Innovative and creative was the approach an organization called Advocaid used to help educate people about their legal rights in Sierra Leone recently.
They did it by dramatizing issues through a series on local television .
Now, the series called Police Case has been nominated for an Innovating Justice award.
I worked on a story about the series with a local journalist I was training right before it went to air.
On a Saturday afternoon we headed to a local police station to interview production staff of Concept Multimedia. This is the company that shot end edited the series , which centres around a character named Adama, facing a charge of domestic violence. She is arrested and thrown in jail without access to a lawyer.
When the journalist and I arrive the actress, Whitsunnette Wright playing Adama is rehearsing a scene where she sits in a cell venting to other women prisoners about the unfair way police treated her.

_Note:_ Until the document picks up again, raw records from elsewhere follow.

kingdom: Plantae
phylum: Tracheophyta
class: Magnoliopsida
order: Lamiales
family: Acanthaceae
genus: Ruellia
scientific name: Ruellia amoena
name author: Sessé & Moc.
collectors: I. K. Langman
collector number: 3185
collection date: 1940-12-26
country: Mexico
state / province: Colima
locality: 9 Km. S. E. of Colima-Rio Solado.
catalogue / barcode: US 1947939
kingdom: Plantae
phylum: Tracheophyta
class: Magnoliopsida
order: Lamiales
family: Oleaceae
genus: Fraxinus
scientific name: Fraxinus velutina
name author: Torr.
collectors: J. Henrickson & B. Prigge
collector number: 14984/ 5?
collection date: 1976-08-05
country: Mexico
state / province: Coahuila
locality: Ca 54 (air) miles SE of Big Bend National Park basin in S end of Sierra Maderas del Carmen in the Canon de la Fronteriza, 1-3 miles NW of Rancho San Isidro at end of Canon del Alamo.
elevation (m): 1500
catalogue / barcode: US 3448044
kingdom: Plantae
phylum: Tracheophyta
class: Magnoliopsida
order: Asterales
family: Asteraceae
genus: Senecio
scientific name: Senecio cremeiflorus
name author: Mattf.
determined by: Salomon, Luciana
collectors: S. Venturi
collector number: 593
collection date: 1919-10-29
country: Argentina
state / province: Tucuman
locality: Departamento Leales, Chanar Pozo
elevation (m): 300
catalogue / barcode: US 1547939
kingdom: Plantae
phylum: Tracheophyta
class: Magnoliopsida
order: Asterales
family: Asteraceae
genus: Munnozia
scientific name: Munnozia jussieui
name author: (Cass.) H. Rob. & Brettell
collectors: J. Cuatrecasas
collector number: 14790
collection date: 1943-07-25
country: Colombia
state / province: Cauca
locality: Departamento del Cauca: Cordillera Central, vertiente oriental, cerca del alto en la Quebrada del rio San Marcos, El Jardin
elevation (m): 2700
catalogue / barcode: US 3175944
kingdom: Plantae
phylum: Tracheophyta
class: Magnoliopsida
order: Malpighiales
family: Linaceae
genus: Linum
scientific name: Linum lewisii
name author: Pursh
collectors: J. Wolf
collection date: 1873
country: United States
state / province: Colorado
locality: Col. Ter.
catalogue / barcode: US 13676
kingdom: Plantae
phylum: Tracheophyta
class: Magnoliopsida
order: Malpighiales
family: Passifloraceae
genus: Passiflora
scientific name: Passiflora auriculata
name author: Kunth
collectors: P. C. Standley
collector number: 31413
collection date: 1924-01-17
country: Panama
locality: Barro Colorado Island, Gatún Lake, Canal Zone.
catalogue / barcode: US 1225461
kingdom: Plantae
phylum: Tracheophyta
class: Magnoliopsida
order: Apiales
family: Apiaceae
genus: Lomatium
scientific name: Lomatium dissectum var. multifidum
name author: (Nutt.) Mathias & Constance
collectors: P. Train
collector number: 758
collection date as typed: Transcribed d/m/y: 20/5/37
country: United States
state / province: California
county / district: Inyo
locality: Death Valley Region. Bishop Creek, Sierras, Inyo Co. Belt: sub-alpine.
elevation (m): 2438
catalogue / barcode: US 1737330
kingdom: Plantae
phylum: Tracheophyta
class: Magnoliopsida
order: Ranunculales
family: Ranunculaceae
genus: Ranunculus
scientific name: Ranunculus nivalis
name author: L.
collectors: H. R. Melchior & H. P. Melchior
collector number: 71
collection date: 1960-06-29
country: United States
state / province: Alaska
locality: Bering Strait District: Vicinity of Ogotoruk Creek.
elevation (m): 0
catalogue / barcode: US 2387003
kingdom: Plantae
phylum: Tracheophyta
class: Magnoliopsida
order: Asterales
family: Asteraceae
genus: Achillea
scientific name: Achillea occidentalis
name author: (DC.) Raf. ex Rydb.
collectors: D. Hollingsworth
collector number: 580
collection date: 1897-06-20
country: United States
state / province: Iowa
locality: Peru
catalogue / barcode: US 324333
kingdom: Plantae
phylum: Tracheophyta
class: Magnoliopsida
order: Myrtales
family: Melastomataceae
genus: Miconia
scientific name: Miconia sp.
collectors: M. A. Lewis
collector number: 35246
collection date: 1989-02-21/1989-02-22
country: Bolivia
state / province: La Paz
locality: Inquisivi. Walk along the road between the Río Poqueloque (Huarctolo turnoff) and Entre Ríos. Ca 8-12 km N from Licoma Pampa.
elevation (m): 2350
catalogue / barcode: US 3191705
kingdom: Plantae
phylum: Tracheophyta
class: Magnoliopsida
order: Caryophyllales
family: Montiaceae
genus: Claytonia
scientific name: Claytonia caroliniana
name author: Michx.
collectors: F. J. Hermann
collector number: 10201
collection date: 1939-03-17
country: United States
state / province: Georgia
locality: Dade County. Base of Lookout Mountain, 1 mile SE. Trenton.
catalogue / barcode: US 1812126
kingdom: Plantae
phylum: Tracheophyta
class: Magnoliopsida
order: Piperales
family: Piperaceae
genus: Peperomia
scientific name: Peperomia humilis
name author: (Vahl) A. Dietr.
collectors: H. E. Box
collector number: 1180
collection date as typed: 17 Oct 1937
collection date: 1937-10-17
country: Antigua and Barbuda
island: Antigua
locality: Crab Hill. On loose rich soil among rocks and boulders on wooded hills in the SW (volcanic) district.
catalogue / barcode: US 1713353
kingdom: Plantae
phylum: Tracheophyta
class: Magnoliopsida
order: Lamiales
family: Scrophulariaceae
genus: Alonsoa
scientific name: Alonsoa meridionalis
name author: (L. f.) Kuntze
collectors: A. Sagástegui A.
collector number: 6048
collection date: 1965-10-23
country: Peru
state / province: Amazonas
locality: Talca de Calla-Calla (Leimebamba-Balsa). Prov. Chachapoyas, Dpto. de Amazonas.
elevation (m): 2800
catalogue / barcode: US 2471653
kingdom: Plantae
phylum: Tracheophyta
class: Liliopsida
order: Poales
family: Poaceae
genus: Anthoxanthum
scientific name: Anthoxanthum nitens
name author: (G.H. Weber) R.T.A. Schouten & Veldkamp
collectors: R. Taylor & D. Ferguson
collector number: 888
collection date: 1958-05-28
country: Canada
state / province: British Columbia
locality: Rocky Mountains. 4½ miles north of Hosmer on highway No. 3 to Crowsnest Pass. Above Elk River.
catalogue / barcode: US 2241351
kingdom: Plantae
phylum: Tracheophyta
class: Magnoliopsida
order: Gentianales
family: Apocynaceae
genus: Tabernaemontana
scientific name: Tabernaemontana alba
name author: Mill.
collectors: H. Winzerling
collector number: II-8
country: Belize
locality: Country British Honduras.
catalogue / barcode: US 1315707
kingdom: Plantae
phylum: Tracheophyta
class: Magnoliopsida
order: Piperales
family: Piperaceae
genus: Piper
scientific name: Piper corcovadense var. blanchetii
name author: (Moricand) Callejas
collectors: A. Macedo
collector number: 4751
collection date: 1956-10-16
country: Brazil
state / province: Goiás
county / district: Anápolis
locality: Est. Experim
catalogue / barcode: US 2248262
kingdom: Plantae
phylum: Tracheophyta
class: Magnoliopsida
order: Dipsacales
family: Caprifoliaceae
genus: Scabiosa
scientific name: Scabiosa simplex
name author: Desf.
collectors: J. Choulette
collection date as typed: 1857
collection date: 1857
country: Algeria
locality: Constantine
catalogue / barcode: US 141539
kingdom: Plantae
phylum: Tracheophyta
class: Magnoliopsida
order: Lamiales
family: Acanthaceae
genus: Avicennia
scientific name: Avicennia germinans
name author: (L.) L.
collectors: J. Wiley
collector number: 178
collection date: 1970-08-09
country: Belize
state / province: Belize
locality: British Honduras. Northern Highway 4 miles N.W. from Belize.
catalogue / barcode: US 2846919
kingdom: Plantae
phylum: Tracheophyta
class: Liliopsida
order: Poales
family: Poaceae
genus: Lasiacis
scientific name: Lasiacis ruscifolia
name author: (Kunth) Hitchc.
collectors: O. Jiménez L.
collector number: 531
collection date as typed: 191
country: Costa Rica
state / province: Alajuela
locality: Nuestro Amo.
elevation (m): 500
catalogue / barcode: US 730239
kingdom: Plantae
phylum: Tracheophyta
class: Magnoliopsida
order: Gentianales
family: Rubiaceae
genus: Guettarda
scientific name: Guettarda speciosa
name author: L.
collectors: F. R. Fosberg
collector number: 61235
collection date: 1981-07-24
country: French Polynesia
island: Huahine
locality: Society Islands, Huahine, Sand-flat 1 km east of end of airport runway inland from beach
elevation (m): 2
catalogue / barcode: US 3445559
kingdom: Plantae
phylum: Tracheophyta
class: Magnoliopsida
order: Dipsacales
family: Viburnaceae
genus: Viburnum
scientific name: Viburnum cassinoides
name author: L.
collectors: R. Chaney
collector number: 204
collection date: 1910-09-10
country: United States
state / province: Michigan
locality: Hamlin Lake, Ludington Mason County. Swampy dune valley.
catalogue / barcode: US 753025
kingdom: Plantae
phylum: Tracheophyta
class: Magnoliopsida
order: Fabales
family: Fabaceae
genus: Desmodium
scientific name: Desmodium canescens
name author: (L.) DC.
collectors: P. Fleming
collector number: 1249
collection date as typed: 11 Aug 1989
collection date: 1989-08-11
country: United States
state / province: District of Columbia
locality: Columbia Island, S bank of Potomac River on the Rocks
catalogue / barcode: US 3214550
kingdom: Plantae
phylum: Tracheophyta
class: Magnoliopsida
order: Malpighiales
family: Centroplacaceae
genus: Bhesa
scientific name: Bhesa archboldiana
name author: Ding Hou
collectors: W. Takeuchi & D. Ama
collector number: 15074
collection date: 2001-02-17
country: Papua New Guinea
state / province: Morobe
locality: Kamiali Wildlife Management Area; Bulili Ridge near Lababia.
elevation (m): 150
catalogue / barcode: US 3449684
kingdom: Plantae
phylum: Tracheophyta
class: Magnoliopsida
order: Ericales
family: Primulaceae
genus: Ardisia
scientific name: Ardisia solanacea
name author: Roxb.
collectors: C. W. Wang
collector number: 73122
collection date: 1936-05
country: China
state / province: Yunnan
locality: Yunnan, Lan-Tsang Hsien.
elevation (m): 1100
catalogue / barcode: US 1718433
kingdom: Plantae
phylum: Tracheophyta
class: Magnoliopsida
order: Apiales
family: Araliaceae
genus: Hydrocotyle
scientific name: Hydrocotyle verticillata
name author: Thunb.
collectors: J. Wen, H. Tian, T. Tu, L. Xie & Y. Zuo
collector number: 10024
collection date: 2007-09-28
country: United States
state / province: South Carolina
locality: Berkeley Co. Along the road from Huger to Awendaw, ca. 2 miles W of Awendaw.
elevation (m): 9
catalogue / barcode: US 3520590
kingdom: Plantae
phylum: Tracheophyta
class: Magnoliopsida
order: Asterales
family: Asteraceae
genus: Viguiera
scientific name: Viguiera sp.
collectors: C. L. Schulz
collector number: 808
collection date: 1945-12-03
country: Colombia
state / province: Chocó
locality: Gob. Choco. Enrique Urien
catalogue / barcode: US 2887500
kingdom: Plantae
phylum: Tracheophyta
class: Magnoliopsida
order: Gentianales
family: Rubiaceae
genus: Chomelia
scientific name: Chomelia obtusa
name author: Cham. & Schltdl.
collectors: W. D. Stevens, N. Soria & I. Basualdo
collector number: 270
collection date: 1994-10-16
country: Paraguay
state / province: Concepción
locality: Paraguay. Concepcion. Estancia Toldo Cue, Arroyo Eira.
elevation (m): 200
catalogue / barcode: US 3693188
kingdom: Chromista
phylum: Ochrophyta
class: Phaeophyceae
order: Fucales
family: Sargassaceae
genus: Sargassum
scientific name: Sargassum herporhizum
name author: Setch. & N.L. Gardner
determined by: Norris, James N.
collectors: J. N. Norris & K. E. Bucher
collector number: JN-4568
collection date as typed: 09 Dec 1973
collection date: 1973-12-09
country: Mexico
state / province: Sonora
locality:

The reality of this situation is far too common according to a paralegal who works at Advocaid who we also speak to.
The organization works to help women integrate back into society and has even helped her.
The paralegal prefers to not be identified as it could affect her job at Advocaid. But does add that there is a great need for such a series because so many people, especially women, are violated of their rights when arrested.
In fact, in the past year, Advocaid has helped more than 400 women in Sierra Leone who were denied their legal rights in some way.
She says the most common problem is that women are not informed of the reason for their arrest.
Which was why there was such an urgent need for the series to air.
She is also quick to point out though that Police Case is not meant to shed a negative light on police but rather to educate people about their legal rights.
The winner of the award is set to be announced this November.